Être végane, ou devenir militant sans le vouloir

Josyane Cloutier
Être végane, ou devenir militant sans le vouloir
Qu’on me laisse manger mon tofu brouillé tranquille! (Photo : Josyane Cloutier)

GRANO DU BUREAU. Je sors du garde-robe. Je suis extrémiste.

Je suis aussi surprise que vous de l’entendre, en fait. Je ne l’ai pas cherché.

Mon seul crime : bannir les produits animaliers de ma vie.

Je sors du garde-robe : je suis végane. Je ne consomme ni viande (oui, le bacon compte), ni poisson, ni œufs, ni produits laitiers, ni cuir, ni miel. Tous mes produits nettoyants sont sans cruauté et je suis devenue une pro dans l’art de lire les étiquettes de TOUT ce que je trouve à l’épicerie, question de vérifier que cela convient à mon mode de vie.

Néanmoins, il y a quelque chose que je n’ai jamais vu venir, même après des années de végétarisme.

Je porte désormais une étiquette flamboyante de militante, collée en permanence sur mon front.

Par définition, le militantisme est de défendre une cause qui nous tient à cœur par des actes, des paroles ou une forme d’art, par exemple. Le concept est donc assez large, et peut être appliqué à un large éventail d’actions.

Qu’on le veuille ou non, devenir végane est une forme de militantisme. En se levant pour défendre les droits des animaux ou la protection de l’environnement, on fait désormais partie du groupe de fatigants qui milite pour l’égalité et la paix dans le monde en scandant des chansons des Cowboys Fringants… sans nécessairement l’avoir cherché.

Ne vous méprenez pas : j’ai toujours eu la fibre militante. J’oserais même dire que je ne déteste pas avoir une discussion un peu mouvementée (ce qui me donne l’occasion de m’obstiner, ma passion dans la vie). Je n’ai pas peur non plus de défendre mes idées.

Pourtant, je ne cacherai pas que j’aurais aimé savoir avant que je deviendrais militante par la bande. Que c’est un passage obligé.

Que je serai appelée régulièrement à expliquer mes choix (lire ici : me justifier), à débattre sur mes idées et à combattre des préjugés souvent loufoques.

Petite parenthèse ici, mais j’ai l’impression que les gens à qui je parle croient qu’il est impossible de survivre sans manger de produits animaliers. Ça fait environ un an et demi que je suis végane, et je vous l’annonce en primeur : j’ai survécu. Suis-je Wonder Woman?

À mon grand désarroi, la vérité est un peu moins cool. OUI, c’est tout à fait faisable, à condition de changer ses habitudes de manière réfléchie. NON, je ne serai pas obligée de mâchouiller du tofu nature en pleurant pour le reste de mes jours. OUI, j’ai du plaisir à manger. Ma vie n’est pas plate, juré.

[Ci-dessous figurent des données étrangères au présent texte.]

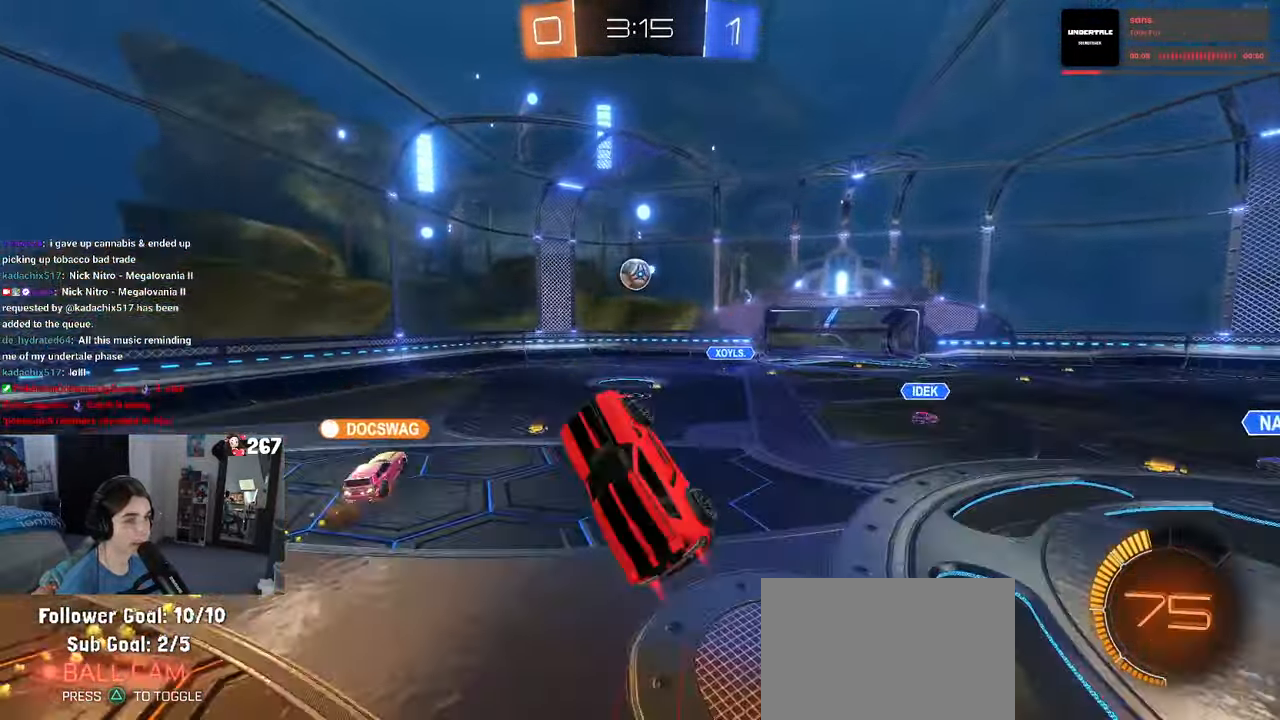
{"buttons": [], "left_stick": "down-right", "right_stick": "center", "events": [[17, "left_stick", "center"], [100, "left_stick", "left"], [400, "left_stick", "down-right"], [500, "L1", "up"], [500, "R1", "up"]]}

Ceci dit, sans le vouloir, on choque. J’ai l’impression que le seul fait d’être végé dérange.

Qu’on le veuille ou non, c’est une façon implicite de remettre en question le mode de vie de bien des gens. Un végane, ça rend souvent inconfortable. Ça confronte les vieilles idées, ça défie la normalité. Pas besoin de porter un carré rouge : la seule présence d’un végé crée des réflexes de défense.

On n’a qu’à penser au branle-bas de combat créé par la publication du nouveau Guide alimentaire canadien, cette année. Le lait perd sa place sur le piédestal sur lequel on l’a mis pendant longtemps, on suggère aux gens de manger moins de viande et de donner une place de choix aux végétaux. Je peux vous dire que les véganes de mon entourage ont applaudi cette nouvelle mouture, plus collée à la réalité des Canadiens et à la science actuelle que le vieux Guide poussiéreux datant de 1997. Pourtant, on aurait pu croire à un scandale sans nom, en écoutant certains.

Une confrontation ambulante, vous dis-je.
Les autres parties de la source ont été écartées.